That is his choice, preferring players to take control and citing his own playing experience of managers who could “mess it up” by talking too much before kickoff.
Southgate was asked Friday what he would say in a final pep talk to the team before the match.
“Nothing at all,” Southgate said as he turned to England captain Harry Kane, who was sitting beside him at the prematch news conference on Friday. “Harry does it.”
“I don’t speak to them in that way immediately before the game. By that point the work is done.
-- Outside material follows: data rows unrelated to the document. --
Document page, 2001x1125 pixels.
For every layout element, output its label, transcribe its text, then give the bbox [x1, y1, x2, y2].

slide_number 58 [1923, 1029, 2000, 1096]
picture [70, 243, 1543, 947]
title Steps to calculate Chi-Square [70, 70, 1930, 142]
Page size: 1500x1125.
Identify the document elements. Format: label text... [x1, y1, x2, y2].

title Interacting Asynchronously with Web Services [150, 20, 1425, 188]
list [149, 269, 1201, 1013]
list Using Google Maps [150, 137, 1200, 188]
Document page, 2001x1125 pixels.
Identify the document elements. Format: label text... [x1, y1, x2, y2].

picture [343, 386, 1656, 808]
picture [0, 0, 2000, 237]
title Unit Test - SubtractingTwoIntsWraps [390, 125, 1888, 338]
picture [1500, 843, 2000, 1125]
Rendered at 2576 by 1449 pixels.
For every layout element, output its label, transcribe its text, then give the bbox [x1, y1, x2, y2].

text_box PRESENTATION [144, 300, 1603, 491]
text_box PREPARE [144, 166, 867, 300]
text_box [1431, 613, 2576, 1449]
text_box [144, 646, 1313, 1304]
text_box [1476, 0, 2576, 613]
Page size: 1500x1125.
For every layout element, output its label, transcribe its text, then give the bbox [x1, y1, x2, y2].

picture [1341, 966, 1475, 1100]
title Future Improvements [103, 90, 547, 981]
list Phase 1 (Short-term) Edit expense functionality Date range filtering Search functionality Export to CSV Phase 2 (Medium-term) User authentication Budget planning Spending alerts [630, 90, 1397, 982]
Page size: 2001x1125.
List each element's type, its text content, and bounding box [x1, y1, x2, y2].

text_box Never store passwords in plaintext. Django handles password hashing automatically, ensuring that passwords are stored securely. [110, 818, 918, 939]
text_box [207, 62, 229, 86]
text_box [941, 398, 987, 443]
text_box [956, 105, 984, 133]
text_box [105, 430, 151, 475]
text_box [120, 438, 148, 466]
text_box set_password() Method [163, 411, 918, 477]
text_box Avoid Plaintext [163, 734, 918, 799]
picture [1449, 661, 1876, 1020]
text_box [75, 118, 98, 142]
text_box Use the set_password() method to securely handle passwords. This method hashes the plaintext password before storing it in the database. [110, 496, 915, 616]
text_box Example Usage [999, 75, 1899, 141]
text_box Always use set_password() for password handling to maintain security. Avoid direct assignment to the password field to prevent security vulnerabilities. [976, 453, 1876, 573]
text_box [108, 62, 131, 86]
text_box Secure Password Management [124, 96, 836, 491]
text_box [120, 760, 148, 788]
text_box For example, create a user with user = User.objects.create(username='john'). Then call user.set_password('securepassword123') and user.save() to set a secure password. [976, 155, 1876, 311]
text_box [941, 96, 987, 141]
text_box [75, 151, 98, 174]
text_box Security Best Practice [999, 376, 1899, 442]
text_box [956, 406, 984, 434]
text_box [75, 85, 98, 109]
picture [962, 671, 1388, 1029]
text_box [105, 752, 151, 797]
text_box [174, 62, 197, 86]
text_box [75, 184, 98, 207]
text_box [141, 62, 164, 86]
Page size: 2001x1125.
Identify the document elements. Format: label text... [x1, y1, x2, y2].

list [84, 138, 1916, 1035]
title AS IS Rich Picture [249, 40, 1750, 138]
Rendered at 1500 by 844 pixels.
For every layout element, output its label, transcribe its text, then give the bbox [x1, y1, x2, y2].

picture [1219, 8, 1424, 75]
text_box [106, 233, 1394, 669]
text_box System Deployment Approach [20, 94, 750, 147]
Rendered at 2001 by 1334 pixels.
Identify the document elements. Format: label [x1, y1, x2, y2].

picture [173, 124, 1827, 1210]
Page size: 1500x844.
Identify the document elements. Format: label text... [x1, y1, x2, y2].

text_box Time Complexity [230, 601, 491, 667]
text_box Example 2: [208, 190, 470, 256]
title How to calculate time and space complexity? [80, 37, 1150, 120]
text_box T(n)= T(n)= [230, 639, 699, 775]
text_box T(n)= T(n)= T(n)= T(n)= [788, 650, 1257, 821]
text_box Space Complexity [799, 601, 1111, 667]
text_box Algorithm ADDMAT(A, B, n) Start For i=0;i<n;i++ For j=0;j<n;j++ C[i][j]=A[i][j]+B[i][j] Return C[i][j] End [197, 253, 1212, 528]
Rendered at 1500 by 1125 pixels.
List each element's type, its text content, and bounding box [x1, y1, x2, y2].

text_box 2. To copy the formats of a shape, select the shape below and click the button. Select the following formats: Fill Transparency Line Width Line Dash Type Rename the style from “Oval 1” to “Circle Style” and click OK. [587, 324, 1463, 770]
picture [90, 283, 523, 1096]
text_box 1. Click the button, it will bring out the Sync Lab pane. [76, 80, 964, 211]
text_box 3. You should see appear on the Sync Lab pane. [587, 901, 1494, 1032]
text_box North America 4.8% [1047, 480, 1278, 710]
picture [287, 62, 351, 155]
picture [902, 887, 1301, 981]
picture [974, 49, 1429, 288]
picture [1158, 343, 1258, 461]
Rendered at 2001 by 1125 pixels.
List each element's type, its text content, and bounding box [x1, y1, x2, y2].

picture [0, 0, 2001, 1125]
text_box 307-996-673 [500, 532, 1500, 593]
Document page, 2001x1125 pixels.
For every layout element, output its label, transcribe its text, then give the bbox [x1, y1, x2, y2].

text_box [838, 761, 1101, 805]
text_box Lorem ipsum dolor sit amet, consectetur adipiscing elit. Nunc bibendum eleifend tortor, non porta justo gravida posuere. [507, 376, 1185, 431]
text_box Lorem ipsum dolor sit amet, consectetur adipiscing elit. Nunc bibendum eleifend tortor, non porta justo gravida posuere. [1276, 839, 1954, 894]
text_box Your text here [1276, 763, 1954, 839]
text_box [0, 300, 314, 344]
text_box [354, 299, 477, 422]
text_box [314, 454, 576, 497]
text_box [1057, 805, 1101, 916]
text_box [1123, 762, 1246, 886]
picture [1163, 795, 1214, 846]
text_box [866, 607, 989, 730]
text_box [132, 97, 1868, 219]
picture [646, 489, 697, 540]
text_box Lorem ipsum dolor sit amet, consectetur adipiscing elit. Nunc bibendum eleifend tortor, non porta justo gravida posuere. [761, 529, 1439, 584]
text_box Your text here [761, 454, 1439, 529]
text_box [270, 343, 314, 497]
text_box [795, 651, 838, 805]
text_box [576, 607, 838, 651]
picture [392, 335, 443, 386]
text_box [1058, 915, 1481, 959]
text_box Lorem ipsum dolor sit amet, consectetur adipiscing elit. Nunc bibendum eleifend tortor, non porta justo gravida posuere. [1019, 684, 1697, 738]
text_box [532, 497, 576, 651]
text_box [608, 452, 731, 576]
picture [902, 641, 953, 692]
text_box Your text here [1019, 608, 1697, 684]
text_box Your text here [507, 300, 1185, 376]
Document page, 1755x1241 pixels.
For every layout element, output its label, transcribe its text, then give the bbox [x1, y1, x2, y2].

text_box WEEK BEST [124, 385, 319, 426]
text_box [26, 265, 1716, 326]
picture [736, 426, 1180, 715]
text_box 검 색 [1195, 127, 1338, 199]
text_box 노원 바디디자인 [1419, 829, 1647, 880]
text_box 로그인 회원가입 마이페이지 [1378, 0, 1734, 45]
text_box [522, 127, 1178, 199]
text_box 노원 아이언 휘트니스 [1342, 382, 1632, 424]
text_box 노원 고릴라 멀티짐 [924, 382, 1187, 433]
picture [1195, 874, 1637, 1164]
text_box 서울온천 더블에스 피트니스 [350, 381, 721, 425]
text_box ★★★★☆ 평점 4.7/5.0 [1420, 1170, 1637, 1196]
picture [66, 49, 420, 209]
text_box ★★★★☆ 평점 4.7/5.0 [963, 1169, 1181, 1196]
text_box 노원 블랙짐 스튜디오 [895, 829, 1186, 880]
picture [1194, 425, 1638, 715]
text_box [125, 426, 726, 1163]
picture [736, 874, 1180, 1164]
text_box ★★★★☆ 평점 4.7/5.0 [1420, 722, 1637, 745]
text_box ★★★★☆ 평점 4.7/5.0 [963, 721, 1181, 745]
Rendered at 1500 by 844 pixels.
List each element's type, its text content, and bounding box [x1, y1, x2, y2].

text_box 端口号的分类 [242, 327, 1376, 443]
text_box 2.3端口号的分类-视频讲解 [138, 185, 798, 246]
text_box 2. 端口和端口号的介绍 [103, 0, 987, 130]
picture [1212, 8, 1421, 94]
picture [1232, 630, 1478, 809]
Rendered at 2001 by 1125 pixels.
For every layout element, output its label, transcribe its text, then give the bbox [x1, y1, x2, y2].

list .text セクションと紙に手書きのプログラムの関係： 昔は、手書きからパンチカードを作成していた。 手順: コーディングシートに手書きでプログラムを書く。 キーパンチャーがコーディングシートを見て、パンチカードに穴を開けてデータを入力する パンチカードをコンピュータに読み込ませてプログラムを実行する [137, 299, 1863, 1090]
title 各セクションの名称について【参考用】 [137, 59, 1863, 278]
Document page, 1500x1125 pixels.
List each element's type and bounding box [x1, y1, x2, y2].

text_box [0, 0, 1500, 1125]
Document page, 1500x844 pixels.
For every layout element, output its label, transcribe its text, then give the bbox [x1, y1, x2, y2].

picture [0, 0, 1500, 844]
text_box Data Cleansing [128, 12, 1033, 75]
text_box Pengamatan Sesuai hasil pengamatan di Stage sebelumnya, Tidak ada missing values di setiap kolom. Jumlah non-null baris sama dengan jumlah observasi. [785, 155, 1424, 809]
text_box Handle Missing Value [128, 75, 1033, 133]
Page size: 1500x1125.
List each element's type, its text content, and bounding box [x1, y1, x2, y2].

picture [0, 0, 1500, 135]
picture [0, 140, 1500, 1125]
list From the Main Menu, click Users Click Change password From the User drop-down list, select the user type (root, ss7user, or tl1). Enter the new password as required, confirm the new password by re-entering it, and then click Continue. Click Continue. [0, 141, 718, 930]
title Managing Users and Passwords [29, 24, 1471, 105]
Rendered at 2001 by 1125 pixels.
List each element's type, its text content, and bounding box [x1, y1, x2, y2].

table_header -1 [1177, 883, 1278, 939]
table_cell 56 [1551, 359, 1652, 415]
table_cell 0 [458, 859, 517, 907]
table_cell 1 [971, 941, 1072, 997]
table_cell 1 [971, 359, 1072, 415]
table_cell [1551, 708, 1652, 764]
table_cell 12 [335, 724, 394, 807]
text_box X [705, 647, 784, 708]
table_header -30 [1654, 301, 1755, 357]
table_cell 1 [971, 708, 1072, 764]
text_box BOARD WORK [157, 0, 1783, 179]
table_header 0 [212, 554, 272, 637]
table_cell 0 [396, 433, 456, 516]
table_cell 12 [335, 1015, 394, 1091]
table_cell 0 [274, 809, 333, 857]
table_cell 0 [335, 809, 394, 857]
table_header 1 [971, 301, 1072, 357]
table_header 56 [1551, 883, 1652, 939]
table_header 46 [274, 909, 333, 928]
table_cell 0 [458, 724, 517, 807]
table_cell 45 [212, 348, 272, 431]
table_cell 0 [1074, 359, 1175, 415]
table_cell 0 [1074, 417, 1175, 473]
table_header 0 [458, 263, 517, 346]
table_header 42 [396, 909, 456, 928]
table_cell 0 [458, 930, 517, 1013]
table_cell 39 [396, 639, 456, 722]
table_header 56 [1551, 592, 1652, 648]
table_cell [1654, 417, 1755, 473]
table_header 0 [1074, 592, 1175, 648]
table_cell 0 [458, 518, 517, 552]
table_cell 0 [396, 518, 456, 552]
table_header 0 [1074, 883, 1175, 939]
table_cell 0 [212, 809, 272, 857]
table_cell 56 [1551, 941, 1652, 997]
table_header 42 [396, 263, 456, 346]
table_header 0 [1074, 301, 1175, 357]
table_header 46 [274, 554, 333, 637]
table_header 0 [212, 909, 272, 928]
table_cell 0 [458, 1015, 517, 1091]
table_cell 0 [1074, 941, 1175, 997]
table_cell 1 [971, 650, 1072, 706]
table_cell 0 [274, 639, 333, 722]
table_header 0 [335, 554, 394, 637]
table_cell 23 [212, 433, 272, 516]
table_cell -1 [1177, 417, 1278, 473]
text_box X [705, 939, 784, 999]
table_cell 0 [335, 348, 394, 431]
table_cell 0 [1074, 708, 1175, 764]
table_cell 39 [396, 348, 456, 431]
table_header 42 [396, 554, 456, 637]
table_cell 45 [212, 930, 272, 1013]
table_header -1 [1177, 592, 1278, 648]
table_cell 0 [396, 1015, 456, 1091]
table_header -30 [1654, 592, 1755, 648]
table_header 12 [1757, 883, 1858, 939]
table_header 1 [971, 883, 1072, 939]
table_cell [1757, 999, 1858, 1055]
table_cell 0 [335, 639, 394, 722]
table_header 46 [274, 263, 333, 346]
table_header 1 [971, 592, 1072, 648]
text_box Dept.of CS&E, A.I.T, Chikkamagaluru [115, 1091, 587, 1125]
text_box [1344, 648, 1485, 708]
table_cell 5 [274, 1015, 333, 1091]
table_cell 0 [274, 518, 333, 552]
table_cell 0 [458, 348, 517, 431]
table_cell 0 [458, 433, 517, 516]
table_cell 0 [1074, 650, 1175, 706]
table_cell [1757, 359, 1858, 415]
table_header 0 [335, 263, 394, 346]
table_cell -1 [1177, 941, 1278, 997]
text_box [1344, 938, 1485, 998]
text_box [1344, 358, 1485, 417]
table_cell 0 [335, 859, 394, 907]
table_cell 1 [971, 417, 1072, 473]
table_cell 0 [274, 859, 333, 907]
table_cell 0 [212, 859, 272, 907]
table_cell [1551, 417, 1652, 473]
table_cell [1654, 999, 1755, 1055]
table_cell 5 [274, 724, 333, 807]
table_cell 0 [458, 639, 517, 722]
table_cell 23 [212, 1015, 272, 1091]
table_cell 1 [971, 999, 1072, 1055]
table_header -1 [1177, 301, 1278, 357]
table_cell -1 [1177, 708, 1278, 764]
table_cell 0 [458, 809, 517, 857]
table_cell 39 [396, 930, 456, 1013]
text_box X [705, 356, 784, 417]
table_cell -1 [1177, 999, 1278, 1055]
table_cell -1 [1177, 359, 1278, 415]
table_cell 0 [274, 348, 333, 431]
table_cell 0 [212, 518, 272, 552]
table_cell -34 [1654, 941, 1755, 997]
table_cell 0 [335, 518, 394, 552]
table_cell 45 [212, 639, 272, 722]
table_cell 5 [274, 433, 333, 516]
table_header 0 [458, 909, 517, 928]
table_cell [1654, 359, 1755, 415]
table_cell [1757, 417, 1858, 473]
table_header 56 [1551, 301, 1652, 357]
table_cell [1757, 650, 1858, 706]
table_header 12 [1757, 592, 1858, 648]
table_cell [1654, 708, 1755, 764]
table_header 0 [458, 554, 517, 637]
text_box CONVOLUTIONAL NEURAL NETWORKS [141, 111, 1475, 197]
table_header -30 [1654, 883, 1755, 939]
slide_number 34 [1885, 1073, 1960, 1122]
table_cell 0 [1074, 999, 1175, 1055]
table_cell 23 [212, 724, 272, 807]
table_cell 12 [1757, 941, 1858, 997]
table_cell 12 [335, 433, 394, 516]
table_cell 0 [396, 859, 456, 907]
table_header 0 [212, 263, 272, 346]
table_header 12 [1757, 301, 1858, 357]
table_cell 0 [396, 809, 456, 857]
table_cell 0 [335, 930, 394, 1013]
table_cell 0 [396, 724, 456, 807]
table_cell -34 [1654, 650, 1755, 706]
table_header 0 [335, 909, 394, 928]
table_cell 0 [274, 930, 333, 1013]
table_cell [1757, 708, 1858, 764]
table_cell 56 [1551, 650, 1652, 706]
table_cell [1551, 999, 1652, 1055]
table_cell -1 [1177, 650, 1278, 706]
I leave it to the players,” said the coach, who is aiming to guide England to a second straight World Cup semifinal.
Southgate’s strategy was forged in a long playing career that included 57 games for England, with two of them at the 1998 World Cup.
“Frankly, there are lots of times when I played when the managers spoke at that point and I thought, ‘I’m ready, all you can do is mess it up for me now,'" he said.
Kane has led by example at this World Cup, helping teammates with a tournament joint-best three assists and also scoring one goal.
He was then pressed to share insight into what he would say.
“I don’t want to tell my secrets,” the England forward said, smiling at his coach for having put him on the spot. “It will just be a small briefing in the huddle.”
“I’m not completely sure what I’ll say. I’ll think about it in the 24 hours before,” said the Tottenham forward, who is vice captain at his club.
The London team's captain is goalkeeper Hugo Lloris, who will also skipper the France team in Saturday's quarterfinal match at Al Bayt Stadium in Qatar.